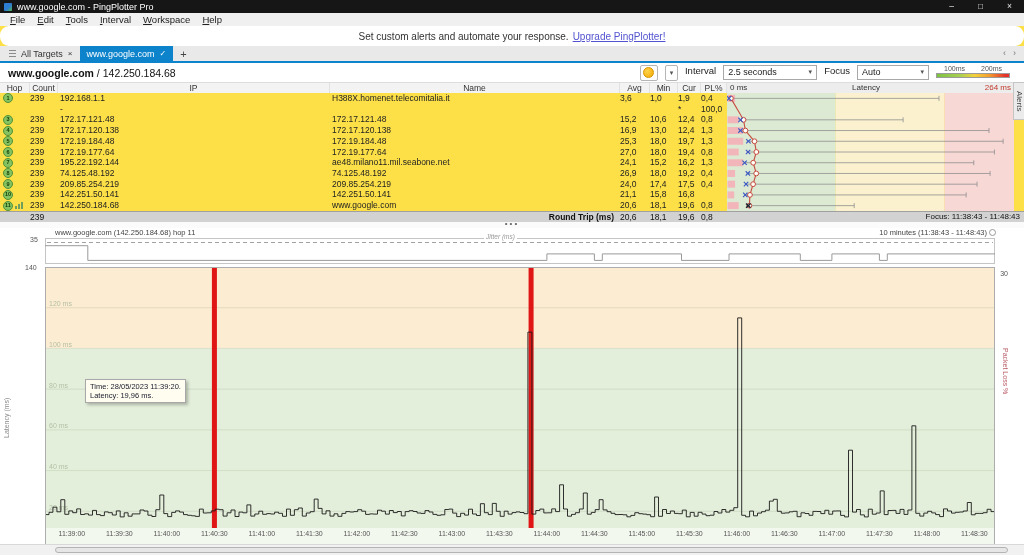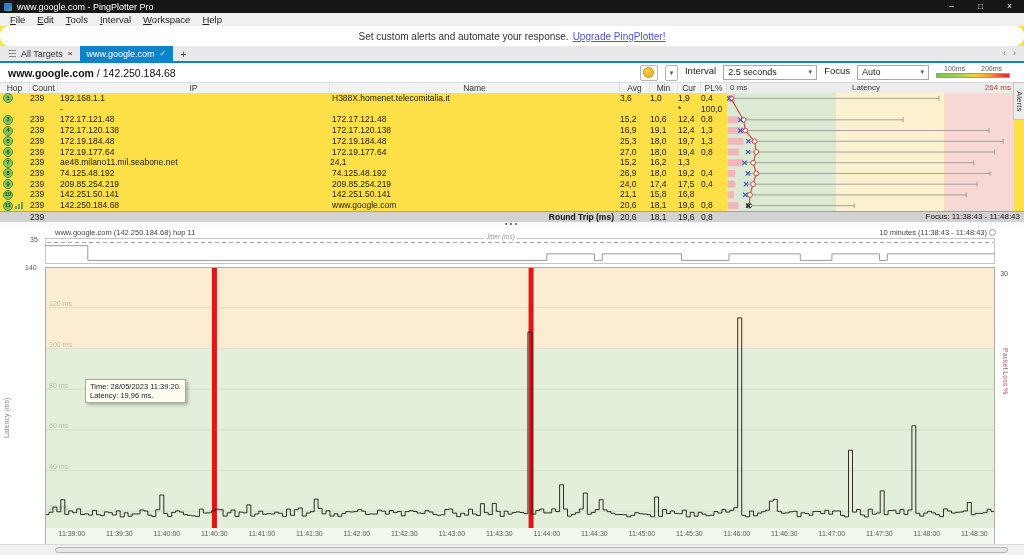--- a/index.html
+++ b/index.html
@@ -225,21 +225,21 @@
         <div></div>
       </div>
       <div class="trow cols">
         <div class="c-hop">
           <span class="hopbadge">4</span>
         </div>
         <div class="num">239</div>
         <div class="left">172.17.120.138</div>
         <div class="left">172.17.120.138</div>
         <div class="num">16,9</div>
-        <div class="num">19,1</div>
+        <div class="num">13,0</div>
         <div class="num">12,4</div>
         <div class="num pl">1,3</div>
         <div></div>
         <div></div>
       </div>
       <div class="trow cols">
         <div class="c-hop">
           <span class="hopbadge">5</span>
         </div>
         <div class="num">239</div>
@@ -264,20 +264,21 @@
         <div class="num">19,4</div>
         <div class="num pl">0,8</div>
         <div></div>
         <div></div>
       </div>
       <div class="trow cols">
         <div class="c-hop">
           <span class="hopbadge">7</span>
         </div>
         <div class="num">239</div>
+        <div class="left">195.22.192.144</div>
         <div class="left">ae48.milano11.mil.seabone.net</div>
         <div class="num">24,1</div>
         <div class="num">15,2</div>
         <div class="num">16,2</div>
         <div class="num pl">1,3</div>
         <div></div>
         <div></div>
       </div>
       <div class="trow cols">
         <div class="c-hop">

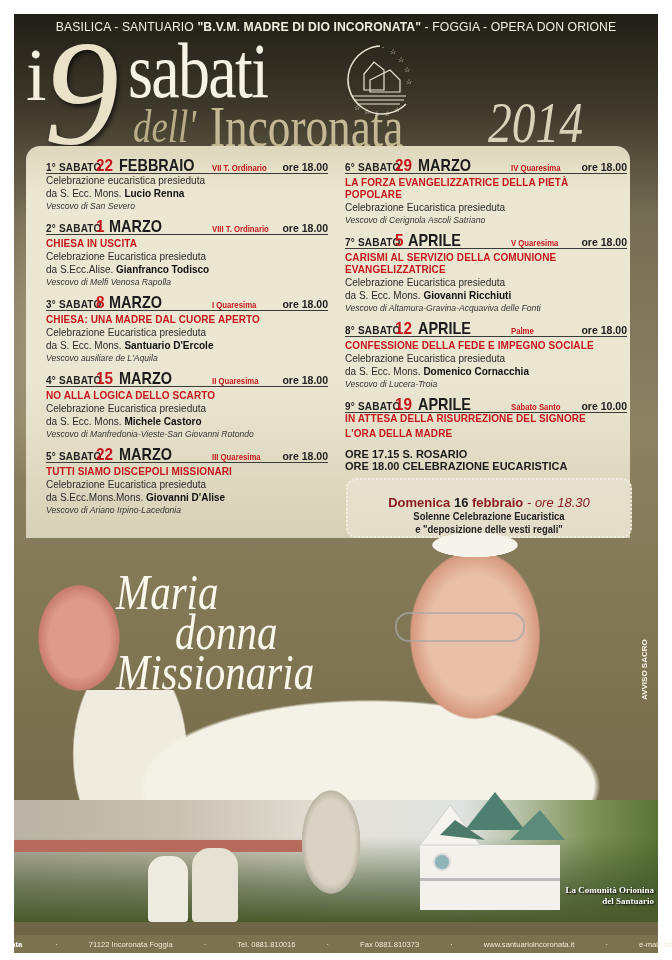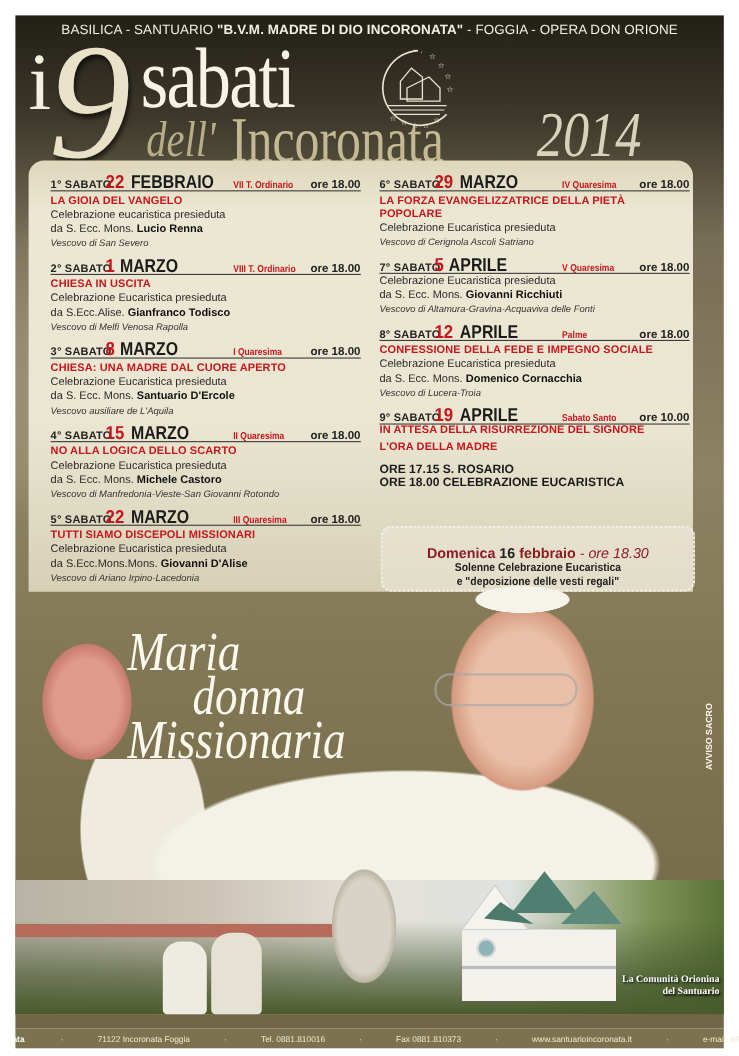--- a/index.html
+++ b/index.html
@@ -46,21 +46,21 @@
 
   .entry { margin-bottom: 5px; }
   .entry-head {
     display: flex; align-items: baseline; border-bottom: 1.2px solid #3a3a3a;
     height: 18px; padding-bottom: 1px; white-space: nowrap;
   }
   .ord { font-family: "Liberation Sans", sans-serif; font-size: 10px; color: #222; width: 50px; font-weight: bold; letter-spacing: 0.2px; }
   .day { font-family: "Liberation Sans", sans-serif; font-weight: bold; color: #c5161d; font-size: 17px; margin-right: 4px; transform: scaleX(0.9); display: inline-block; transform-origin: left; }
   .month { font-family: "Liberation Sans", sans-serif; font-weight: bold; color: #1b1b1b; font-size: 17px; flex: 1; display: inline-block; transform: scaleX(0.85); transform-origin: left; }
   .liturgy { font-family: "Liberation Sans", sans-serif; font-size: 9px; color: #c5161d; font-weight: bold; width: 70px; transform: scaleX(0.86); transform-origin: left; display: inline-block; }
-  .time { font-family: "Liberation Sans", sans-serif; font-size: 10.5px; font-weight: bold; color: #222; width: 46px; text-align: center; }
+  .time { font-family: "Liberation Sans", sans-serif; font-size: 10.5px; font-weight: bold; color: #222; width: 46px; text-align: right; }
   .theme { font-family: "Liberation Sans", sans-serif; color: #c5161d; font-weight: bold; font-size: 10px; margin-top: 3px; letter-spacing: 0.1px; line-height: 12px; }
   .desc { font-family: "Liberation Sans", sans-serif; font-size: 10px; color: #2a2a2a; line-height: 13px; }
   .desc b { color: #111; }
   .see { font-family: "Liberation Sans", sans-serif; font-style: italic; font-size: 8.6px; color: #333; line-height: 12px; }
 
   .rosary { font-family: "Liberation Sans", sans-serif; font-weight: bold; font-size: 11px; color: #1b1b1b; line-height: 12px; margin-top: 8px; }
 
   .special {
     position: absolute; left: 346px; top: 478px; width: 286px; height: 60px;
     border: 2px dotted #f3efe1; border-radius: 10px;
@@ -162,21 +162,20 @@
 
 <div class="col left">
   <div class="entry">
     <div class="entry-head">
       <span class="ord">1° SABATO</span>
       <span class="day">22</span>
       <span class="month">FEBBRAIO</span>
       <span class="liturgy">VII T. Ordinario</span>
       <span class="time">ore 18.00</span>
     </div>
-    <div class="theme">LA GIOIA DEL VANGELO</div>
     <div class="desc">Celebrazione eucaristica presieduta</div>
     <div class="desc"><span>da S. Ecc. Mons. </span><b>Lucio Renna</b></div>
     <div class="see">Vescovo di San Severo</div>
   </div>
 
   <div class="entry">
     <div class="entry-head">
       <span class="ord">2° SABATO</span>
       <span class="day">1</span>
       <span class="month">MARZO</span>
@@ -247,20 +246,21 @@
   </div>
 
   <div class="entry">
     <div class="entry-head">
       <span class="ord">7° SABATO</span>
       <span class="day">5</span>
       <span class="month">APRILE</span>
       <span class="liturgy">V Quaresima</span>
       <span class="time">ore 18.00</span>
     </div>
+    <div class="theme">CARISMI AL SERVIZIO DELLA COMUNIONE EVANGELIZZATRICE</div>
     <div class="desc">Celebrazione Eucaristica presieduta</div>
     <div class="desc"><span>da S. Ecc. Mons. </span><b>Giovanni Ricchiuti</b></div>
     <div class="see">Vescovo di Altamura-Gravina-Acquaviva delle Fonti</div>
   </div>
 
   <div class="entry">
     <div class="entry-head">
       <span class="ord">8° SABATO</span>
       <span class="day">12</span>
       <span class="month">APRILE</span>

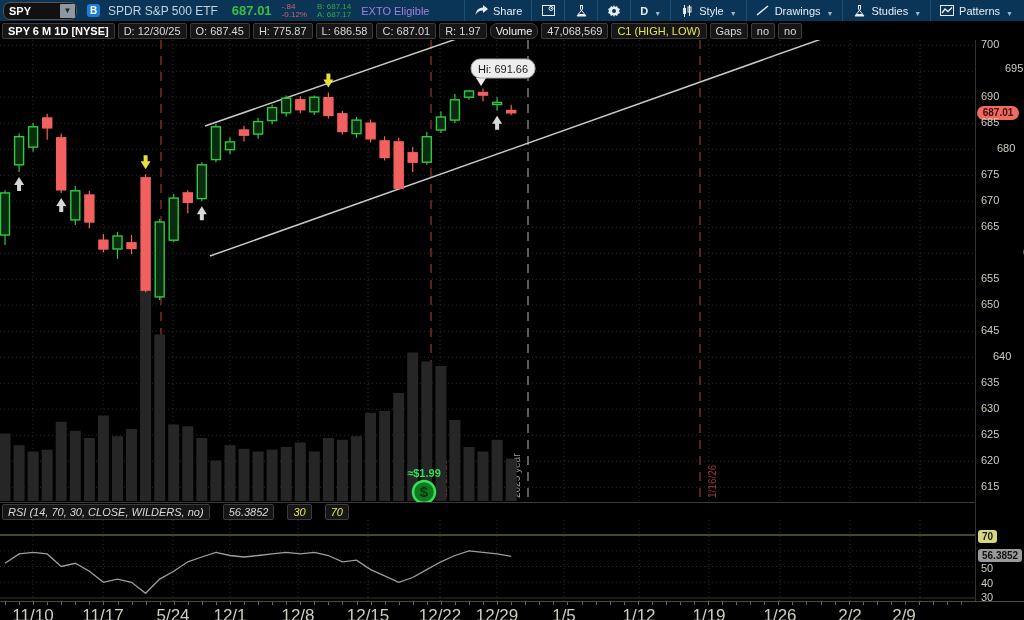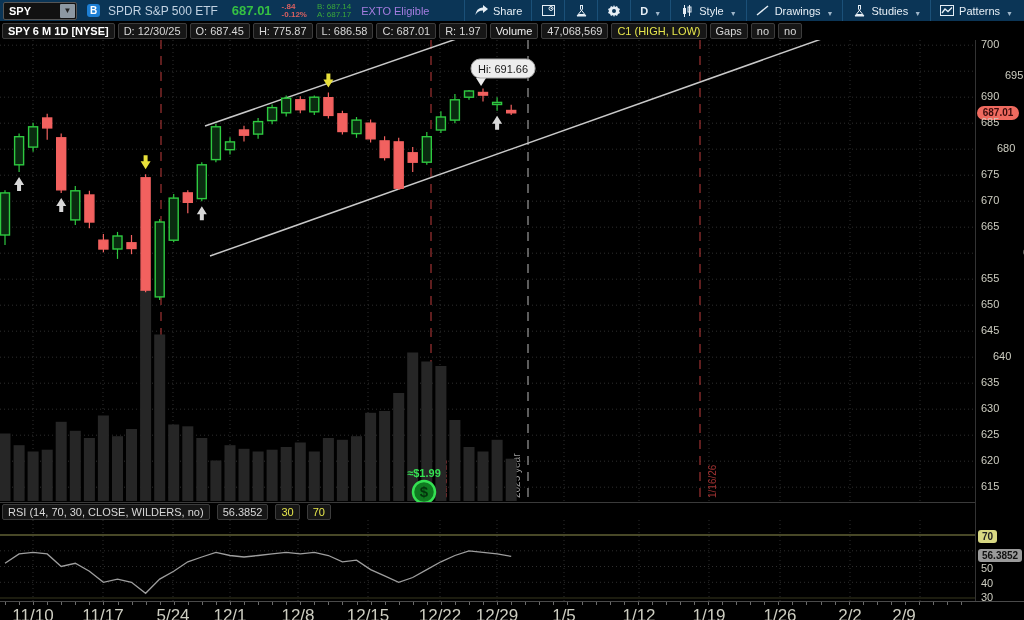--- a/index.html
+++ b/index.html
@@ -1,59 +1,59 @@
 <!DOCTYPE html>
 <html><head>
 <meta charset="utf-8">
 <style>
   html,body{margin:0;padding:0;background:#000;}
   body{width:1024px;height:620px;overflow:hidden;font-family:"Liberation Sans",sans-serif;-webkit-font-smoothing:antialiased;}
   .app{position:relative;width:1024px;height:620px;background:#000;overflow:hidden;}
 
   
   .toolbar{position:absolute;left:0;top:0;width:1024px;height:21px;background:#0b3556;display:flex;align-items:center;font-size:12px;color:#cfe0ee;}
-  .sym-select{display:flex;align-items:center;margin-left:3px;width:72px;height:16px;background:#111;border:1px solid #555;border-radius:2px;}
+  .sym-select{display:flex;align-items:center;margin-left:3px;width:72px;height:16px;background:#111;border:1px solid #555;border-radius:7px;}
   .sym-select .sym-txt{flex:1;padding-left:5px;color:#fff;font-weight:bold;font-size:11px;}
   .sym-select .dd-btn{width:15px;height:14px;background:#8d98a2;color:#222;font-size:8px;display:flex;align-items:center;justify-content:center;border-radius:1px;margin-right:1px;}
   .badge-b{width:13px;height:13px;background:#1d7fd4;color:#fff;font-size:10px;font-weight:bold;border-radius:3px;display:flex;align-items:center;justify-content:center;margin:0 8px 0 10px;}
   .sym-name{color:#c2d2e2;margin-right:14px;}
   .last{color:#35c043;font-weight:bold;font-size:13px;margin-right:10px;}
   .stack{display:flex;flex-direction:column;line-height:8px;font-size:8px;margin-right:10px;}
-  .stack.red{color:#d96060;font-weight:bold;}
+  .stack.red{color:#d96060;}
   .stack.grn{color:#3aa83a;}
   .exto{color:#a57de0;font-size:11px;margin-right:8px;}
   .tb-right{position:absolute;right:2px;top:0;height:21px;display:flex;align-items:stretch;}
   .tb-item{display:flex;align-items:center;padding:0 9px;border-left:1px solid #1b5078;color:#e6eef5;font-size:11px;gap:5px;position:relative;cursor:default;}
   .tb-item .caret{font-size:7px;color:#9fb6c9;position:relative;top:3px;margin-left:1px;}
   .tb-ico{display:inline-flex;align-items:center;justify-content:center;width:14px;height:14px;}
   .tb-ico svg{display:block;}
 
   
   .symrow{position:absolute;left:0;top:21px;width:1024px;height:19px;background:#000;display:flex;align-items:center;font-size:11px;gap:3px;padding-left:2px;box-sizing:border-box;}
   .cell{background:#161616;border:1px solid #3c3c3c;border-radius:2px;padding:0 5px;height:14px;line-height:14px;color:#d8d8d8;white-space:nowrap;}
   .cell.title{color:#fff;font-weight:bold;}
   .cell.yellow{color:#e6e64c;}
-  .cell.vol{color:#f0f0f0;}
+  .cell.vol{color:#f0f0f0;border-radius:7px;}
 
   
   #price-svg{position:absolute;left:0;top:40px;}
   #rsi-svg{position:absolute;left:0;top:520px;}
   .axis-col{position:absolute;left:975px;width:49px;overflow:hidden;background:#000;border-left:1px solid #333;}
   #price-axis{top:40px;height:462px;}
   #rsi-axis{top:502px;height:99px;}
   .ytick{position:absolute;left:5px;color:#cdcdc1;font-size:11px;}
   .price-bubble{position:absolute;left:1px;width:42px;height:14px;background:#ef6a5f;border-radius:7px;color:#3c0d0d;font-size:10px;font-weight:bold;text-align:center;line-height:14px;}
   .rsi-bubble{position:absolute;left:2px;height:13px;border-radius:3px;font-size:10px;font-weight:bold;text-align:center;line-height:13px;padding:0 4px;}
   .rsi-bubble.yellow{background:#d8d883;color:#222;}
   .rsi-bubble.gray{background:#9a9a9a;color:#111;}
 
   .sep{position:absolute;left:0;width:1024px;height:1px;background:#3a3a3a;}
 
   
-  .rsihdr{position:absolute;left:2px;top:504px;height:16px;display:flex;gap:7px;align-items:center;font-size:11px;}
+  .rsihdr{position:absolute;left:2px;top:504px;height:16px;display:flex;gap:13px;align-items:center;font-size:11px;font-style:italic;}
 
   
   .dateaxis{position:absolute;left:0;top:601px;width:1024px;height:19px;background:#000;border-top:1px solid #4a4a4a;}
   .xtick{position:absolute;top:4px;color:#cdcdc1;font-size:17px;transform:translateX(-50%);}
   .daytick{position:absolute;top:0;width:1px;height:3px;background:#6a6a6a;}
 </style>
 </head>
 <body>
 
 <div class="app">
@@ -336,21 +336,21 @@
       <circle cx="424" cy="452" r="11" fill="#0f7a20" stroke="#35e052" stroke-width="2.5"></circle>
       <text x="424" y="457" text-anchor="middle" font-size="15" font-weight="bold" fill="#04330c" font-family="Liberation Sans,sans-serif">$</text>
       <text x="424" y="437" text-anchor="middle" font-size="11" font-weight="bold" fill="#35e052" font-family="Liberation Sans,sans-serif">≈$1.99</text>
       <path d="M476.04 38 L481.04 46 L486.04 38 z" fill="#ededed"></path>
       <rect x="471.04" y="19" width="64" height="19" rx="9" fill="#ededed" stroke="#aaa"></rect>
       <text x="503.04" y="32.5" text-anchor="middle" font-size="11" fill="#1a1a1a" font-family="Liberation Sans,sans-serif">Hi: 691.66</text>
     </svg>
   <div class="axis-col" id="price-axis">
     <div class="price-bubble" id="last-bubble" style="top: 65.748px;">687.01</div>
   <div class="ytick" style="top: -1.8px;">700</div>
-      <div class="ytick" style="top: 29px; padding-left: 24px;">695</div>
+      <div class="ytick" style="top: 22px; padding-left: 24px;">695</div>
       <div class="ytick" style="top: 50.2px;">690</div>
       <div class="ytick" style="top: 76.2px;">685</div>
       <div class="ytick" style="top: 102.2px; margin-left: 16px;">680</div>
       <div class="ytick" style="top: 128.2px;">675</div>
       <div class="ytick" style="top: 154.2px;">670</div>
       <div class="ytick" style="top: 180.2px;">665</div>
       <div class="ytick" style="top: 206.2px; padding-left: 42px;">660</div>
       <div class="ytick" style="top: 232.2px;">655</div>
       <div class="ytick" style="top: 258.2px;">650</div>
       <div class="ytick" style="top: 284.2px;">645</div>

---

» DIRECTIONS FOR THIS TASK
Every line in the data above that contains "presieduta" needs to be copied.

» SOLUTION TO THIS EXERCISE
     <div class="desc">Celebrazione eucaristica presieduta</div>
     <div class="desc">Celebrazione Eucaristica presieduta</div>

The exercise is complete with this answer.